=== DOCUMENT EXTRACT ===

-=-=-=-=-

I am dealing with Control flow graphs of Java programs for programming analyses such as object flow analysis and
transformations such as program slicing. In the due course I have found the exception edges in Jimple lacking in precision
and previous solution addresses an issue to improve precision of exception information captured in Jimple.
Consider the following class, it's byte code, and modified jimple representation. The language semantics requires that the
monitor statements complete before return on exceptional edges. This is ensure by the compiler while compiling the language
to bytecodes and the compiled bytecode does a pretty good job taking into consideration the execution rules associated with an
exception table. "If a region is covered by two exception handler, then the one encountered first in the exception table will
handle the exception." So region 27-40 in the byte code will be "handled" at 49. However, everything in region 22-27 and
40-42 will be "handled" at 62. However, this is not the case in Jimple. The region 27-40 is indicated as being trapped by 49
and 62 which is incorrect. Tt is an overapproximation which is harmless at the level of CFG. However, for an analysis that
tries to detect the monitors in a program this flaw makes calculation unnecessarily complicated. To some extent this is also
compounded by the fact that Soot does not differentiate between exceptional and non-exceptional edges. Nevertheless, all this
complication will cease if the CFG is constructed such that it mirrors the dynamic control flow and not the static control
flow in the program. The way to do this is by trying to realize the execution rules of the JVM.
On the same note, I wanted to know if soot was extended in a considerable way, would Sable group be willing to accept the
changes and merge it into their main branch providing the contributor write access to the repository? Or would the
contributor have to maintain a separate branch of Soot from there on? The reason for this question is that Soot is a
singleton instance-based solution at this point. However, it would be more suitable for it to not be so in the light of
destructive program transformations. As I am working on one such transformation I am evaluating if I should expend effort on
modifying Soot to fulfill my needs.
waiting for reply,
- Venkatesh
---- CODE ----
public class Sync03 {
public static void main(String[] S) {
Object o = new Object();
int i = 0;
synchronized(o) {
synchronized(p) {
if (i == 0) {
return;
}
}
}
}
}
public static void main(java.lang.String[]);
Code:
0: new #2; //class Object
3: dup
4: invokespecial #1; //Method java/lang/Object."<init>":()V
7: astore_1
8: new #3; //class String
11: dup
12: ldc #4; //String
14: invokespecial #5; //Method java/lang/String."<init>":(Ljava/lang/String;)V
17: astore_2
18: aload_1
19: dup
20: astore_3
21: monitorenter
22: aload_2
23: dup
24: astore 4
26: monitorenter
27: ldc #6; //String as
29: ldc #7; //String sa
31: invokevirtual #8; //Method java/lang/String.equals:(Ljava/lang/Object;)Z
34: ifeq 43
37: aload 4
39: monitorexit
40: aload_3
41: monitorexit
42: return
43: aload 4
45: monitorexit
46: goto 57
49: astore 5
51: aload 4
53: monitorexit
54: aload 5
56: athrow
57: aload_3
58: monitorexit
59: goto 69
62: astore 6
64: aload_3
65: monitorexit
66: aload 6
68: athrow
69: return
Exception table:
from to target type
27 40 49 any
43 46 49 any
49 54 49 any
22 42 62 any
43 59 62 any
62 66 62 any
}
public static void main(java.lang.String[])

-=-=-=-=-

=== EXERCISE OBJECTIVE ===
Continue the forum post on exception edges in Soot's Jimple from the point where it ends. The material that comes after this text was drawn from a separate source.

=== INFORMATION SUPPLIED ===

-=-=-=-=-

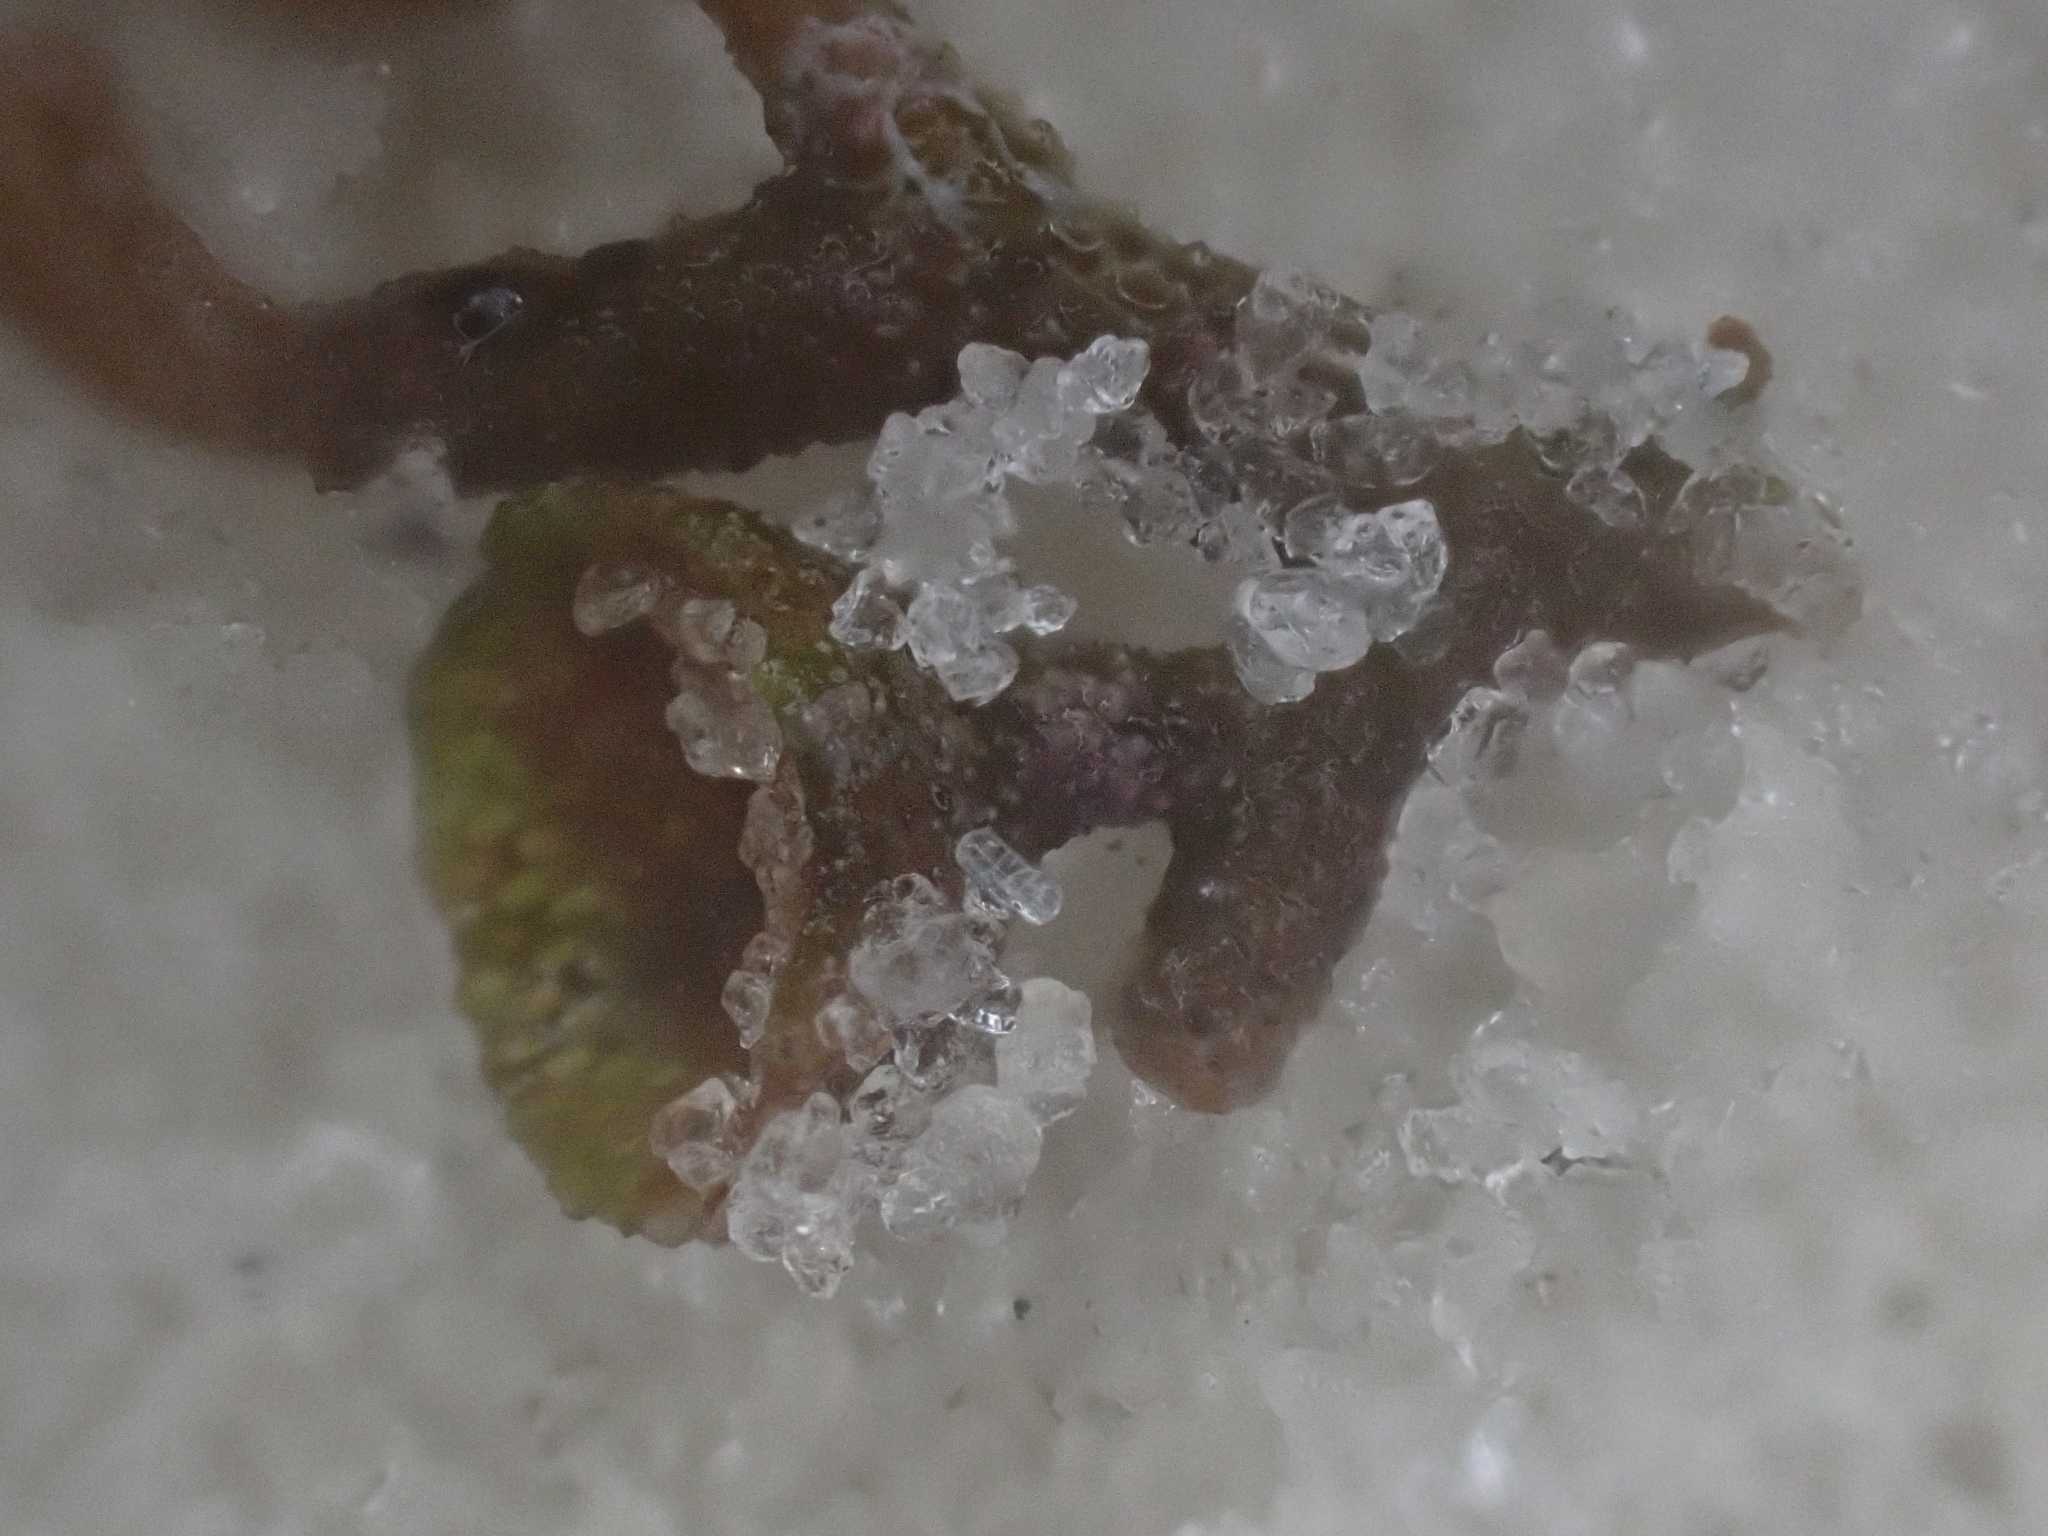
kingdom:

-=-=-=-=-

=== ANSWER TO THE PROBLEM ===
{
java.lang.String[] r0;
java.lang.Object $r1, r2, r4;
java.lang.String r3, r5, $r8, $r11;
java.lang.Throwable r6, r7, $r12, $r13;
boolean $z0;
r0 := @parameter0: java.lang.String[];
$r1 = new java.lang.Object;
specialinvoke $r1.<java.lang.Object: void <init>()>();
r2 = $r1;
$r8 = new java.lang.String;
specialinvoke $r8.<java.lang.String: void <init>(java.lang.String)>("");
r3 = $r8;
r4 = r2;
entermonitor r2;
label0:
r5 = r3;
entermonitor r3;
label1:
$r11 = "as";
$z0 = virtualinvoke $r11.<java.lang.String: boolean equals(java.lang.Object)>("sa");
if $z0 == 0 goto label4;
exitmonitor r5;
label2:
exitmonitor r4;
label3:
return;
label4:
exitmonitor r5;
label5:
goto label9;
label6:
$r12 := @caughtexception;
label7:
r6 = $r12;
exitmonitor r5;
label8:
throw r6;
label9:
exitmonitor r4;
label10:
goto label14;
label11:
$r13 := @caughtexception;
label12:
r7 = $r13;
exitmonitor r4;
label13:
throw r7;
label14:
return;
catch java.lang.Throwable from label1 to label2 with label6;
catch java.lang.Throwable from label4 to label5 with label6;
catch java.lang.Throwable from label7 to label8 with label6;
catch java.lang.Throwable from label0 to label1 with label11;
catch java.lang.Throwable from label2 to label3 with label11;
catch java.lang.Throwable from label5 to label7 with label11;
catch java.lang.Throwable from label8 to label10 with label11;
catch java.lang.Throwable from label12 to label13 with label11;
}
Thanks, Laurie
+----------------------------------------------------------------+
| Laurie Hendren, Professor, Computer Science, McGill University |
| Visiting Fellow, Oxford University Computing Laboratory, |
| Wolfson Building, Parks Road tel: +44 1865 283551 (abroad) |
| Oxford, UK OX1 3QD 01865 283551 (inside UK) |
| hendren@cs.mcgill.ca http://www.sable.mcgill.ca/~hendren |
+----------------------------------------------------------------+
On Fri, 12 Sep 2003, Venkatesh Prasad Ranganath wrote:
Hi,
While using locking constructs the compiler creates over-approximate exceptions regions to ensure safe release of locks. This
injects incorrect control flow into the Jimple graphs that consider exceptions. The following code will ensure that the
control flow via exceptions in Jimple graphs closely mimics the dynamic control flow in the method.
The method can be added to JimpleMethodSource and called in JimpleMethodSource.getBody() to fix the body after it has been
constructed from the class file rather than each application trying to massage the body upon retrieval.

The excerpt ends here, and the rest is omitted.